In Poland, Environment Minister Melissa Price has told a UN summit that Australia is "committed to the Paris Agreement" and “must play its part”.

Negotiations are currently underway to create a rulebook for implementing the Paris commitments, and Australia has been criticised for “working ‘hand in glove’ with the United States to block progress”.

The Commentariat

In the AFR, John Roskam - executive director of the Institute of Public Affairs - writes that political crises in Britain, Europe and the US are because “on many issues the politicians and the public no longer agree with each other, and parties have no way of responding to this change”.

“Despite what Liberal and Labor politicians believe, energy and climate change policy doesn't lend itself to a managerialist fix either. The choice between lower carbon emissions and lower energy prices is ultimately determined according to the principle of what subjective value is to have priority.”

Three more things

  • Australia’s on track to miss its Paris target of a 26%-28% emissions cut by 1.1 billion tonnes of carbon emissions, according to consultants Ndevr Environmental. Ndevr produces data like the government’s NGGI quarterly reports but excludes land use data, which it says is unreliable. Managing director Matt Drum said:

    “If Labor come into government we can’t afford a policy vacuum.

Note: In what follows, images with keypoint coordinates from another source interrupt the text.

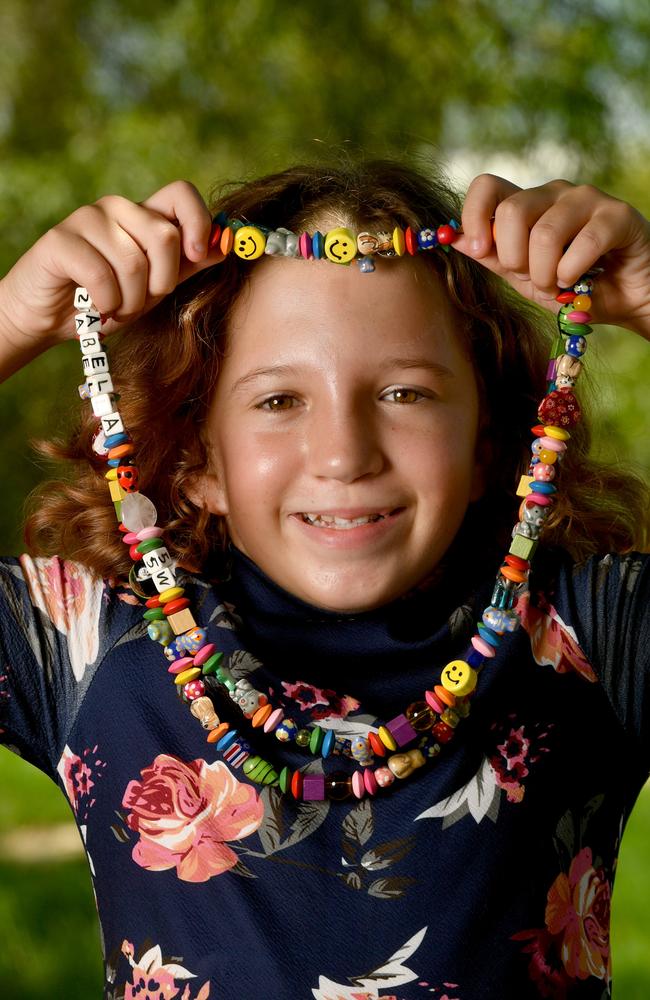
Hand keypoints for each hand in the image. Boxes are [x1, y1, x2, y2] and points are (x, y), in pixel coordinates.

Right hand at [0, 179, 223, 350]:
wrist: (48, 319)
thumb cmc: (105, 301)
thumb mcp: (154, 287)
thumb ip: (188, 264)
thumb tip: (227, 244)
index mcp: (143, 216)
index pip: (181, 192)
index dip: (199, 221)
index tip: (199, 256)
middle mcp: (117, 208)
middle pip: (164, 236)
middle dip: (160, 283)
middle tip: (139, 301)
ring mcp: (87, 219)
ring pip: (134, 263)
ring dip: (128, 301)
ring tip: (113, 308)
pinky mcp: (60, 239)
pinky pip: (102, 275)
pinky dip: (106, 303)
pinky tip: (95, 308)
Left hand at [455, 175, 649, 338]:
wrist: (627, 300)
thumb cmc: (575, 287)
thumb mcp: (525, 279)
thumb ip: (494, 259)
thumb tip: (456, 240)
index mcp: (528, 205)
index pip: (487, 185)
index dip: (474, 216)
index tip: (482, 252)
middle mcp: (554, 193)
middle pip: (512, 211)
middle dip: (516, 259)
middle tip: (533, 280)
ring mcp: (587, 199)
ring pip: (544, 233)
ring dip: (546, 274)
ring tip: (558, 286)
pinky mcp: (618, 215)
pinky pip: (583, 244)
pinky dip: (573, 274)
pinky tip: (580, 283)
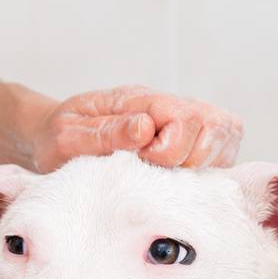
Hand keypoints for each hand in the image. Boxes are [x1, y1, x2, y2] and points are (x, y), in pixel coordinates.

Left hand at [30, 85, 242, 172]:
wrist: (51, 138)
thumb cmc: (58, 138)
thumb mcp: (68, 136)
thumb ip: (106, 133)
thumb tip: (146, 128)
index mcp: (139, 99)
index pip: (184, 115)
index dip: (171, 148)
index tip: (145, 161)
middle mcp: (167, 106)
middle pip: (215, 124)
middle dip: (192, 157)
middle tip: (156, 169)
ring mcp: (182, 122)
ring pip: (226, 134)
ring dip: (205, 162)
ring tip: (169, 175)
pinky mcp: (189, 143)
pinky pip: (223, 151)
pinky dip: (211, 168)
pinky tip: (182, 179)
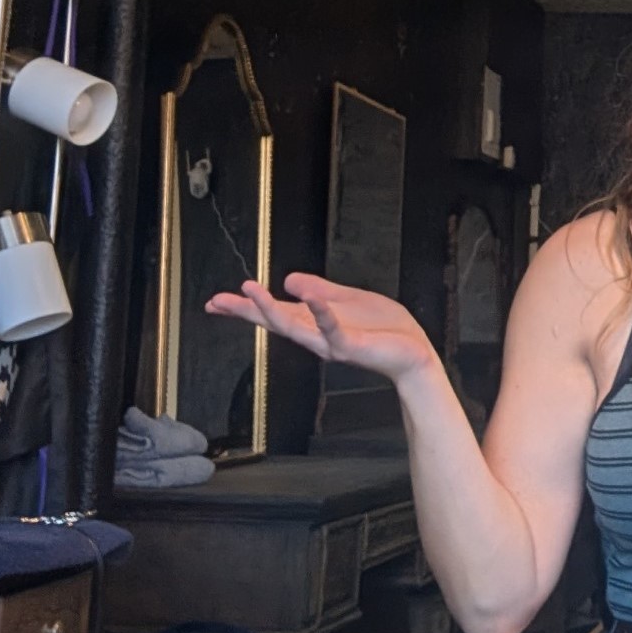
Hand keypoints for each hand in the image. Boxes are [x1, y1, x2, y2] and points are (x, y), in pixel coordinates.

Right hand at [207, 273, 438, 383]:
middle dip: (246, 311)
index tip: (217, 301)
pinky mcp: (350, 345)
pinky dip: (321, 313)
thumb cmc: (384, 330)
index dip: (246, 306)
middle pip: (274, 321)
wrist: (413, 352)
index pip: (274, 313)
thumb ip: (318, 290)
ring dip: (271, 309)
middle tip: (218, 301)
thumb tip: (287, 280)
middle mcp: (316, 335)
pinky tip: (309, 298)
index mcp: (314, 323)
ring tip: (250, 291)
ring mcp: (331, 342)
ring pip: (295, 327)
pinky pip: (332, 328)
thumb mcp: (346, 299)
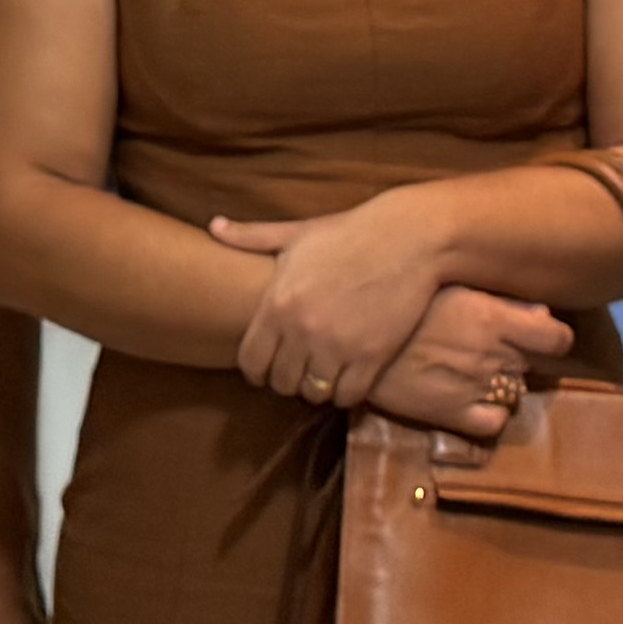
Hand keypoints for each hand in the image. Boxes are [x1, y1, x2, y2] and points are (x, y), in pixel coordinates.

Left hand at [211, 194, 457, 404]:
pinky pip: (347, 396)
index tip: (266, 367)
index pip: (250, 362)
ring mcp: (338, 346)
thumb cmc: (349, 232)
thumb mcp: (296, 233)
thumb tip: (214, 227)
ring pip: (313, 392)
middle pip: (280, 382)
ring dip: (315, 387)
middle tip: (297, 369)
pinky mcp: (372, 357)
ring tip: (322, 373)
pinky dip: (345, 392)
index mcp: (278, 304)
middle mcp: (303, 330)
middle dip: (285, 378)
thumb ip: (251, 237)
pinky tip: (348, 375)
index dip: (255, 370)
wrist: (408, 237)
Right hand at [363, 284, 574, 438]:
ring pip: (513, 392)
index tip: (542, 336)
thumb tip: (542, 312)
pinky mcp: (451, 412)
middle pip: (530, 364)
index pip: (558, 338)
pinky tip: (472, 400)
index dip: (553, 338)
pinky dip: (490, 415)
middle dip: (516, 357)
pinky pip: (492, 423)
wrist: (350, 332)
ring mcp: (472, 386)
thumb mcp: (451, 287)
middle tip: (488, 347)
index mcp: (492, 317)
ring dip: (500, 383)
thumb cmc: (399, 299)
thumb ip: (499, 300)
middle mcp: (490, 353)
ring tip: (470, 369)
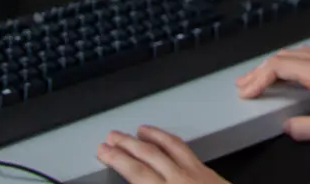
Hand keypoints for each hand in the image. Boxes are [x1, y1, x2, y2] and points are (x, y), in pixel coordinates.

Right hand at [97, 127, 227, 183]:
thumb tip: (133, 179)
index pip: (136, 173)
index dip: (117, 160)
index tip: (103, 151)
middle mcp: (179, 180)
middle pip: (148, 156)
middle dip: (126, 145)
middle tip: (111, 137)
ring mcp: (194, 173)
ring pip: (166, 147)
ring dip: (148, 137)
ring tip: (134, 131)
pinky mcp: (206, 170)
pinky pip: (184, 148)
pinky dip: (170, 140)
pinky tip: (165, 139)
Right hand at [236, 45, 309, 140]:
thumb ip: (305, 128)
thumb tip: (286, 126)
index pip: (279, 66)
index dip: (258, 78)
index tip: (246, 92)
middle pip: (284, 56)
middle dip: (261, 69)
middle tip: (244, 84)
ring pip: (296, 53)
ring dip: (276, 64)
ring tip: (262, 78)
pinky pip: (308, 55)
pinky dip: (291, 63)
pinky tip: (290, 74)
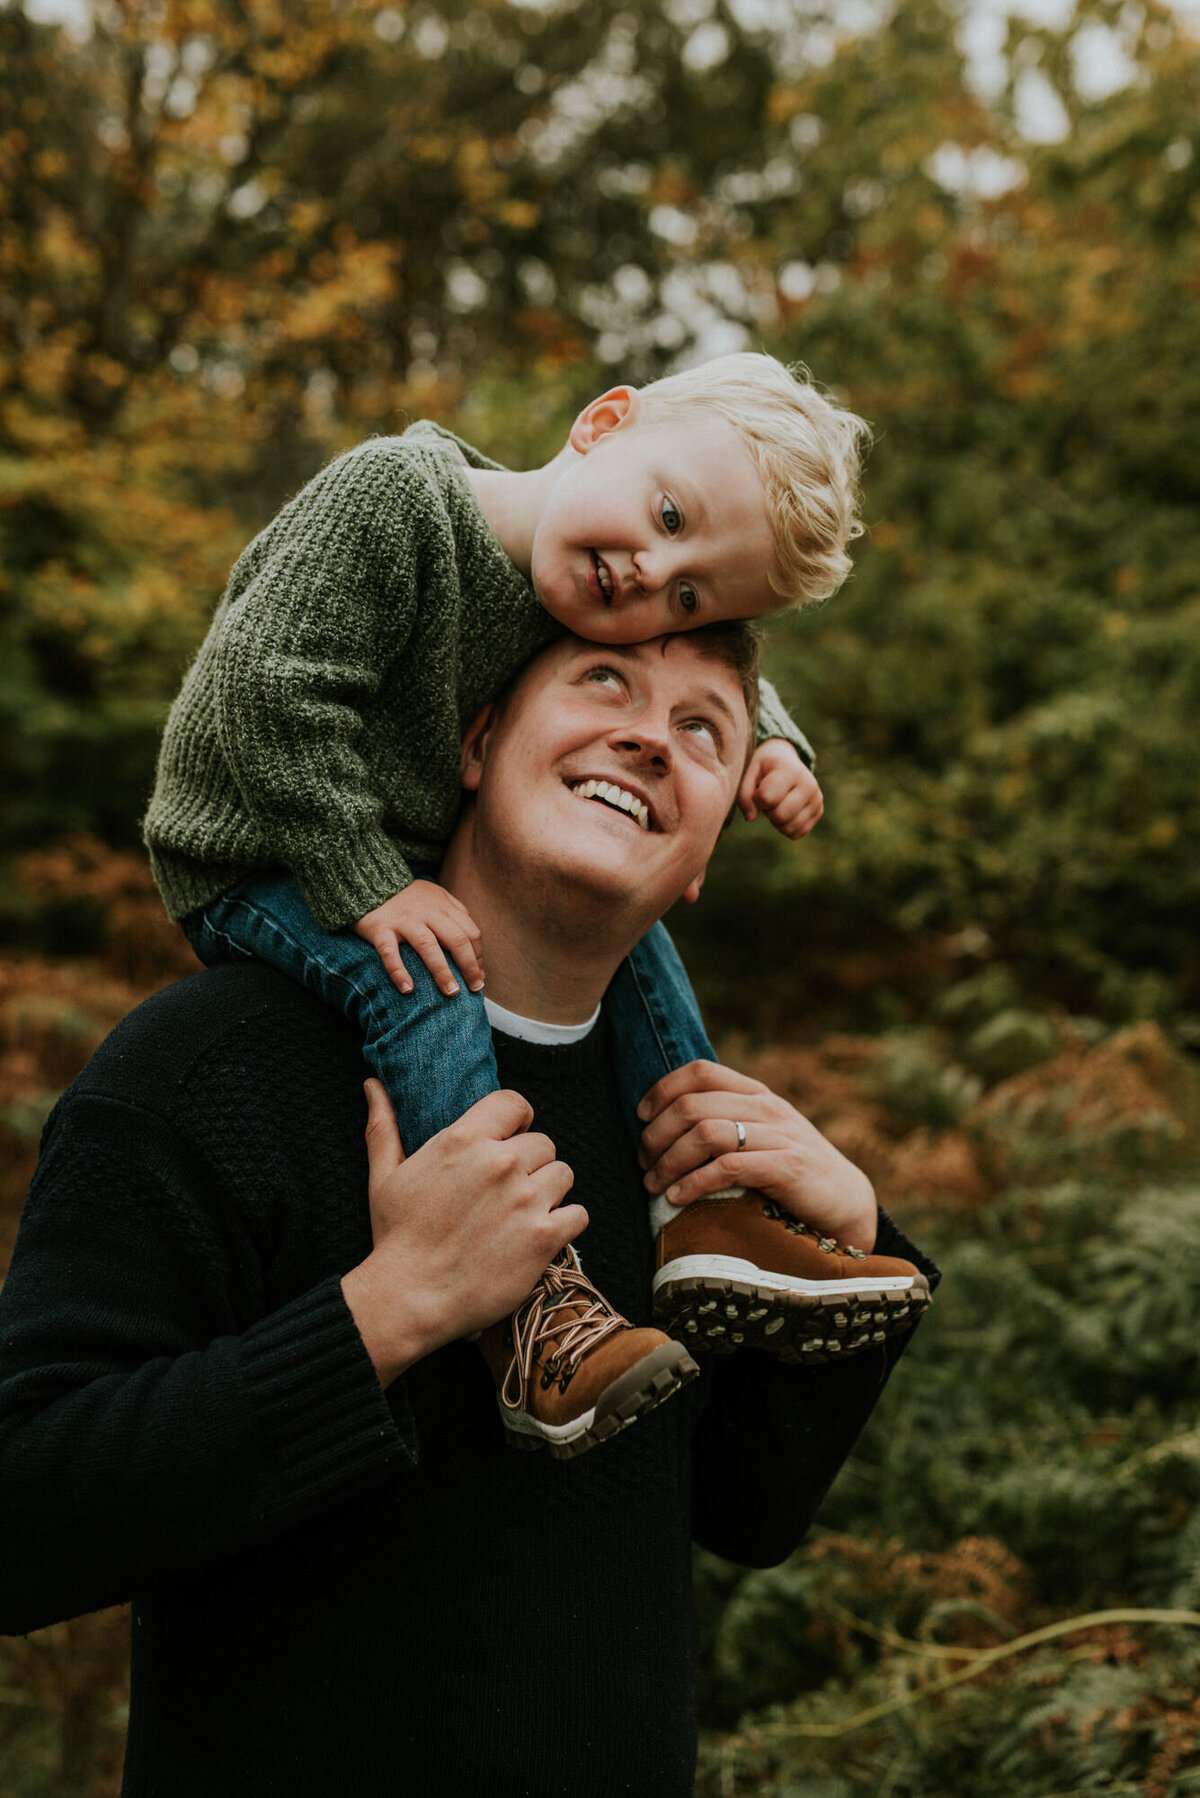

It’s looking grim. We need policy levers and we need them quickly.”

  • A new 10% royalty should apply to all Australian offshore gas projects, argue the authors of a new report from progressive think tank the McKell Institute. The tax would deliver an estimated A$2.8 billion a year to the government. The report’s authors say this would help fix the “broken” petroleum resources rent tax which is not delivering the government the returns it forecast. The report also calls for extractive companies to be forced to disclose all payments to all levels of government.

  • The International Energy Agency says the global oil market could move into deficit more quickly than expected next year as crude prices hover around US$60 per barrel. In November, the IEA expected the market to remain in surplus in 2019, however it now expects a deficit by the second quarter based on OPEC’s agreement with Russia and other producers to cut output from January and Canada’s decision to cut supply.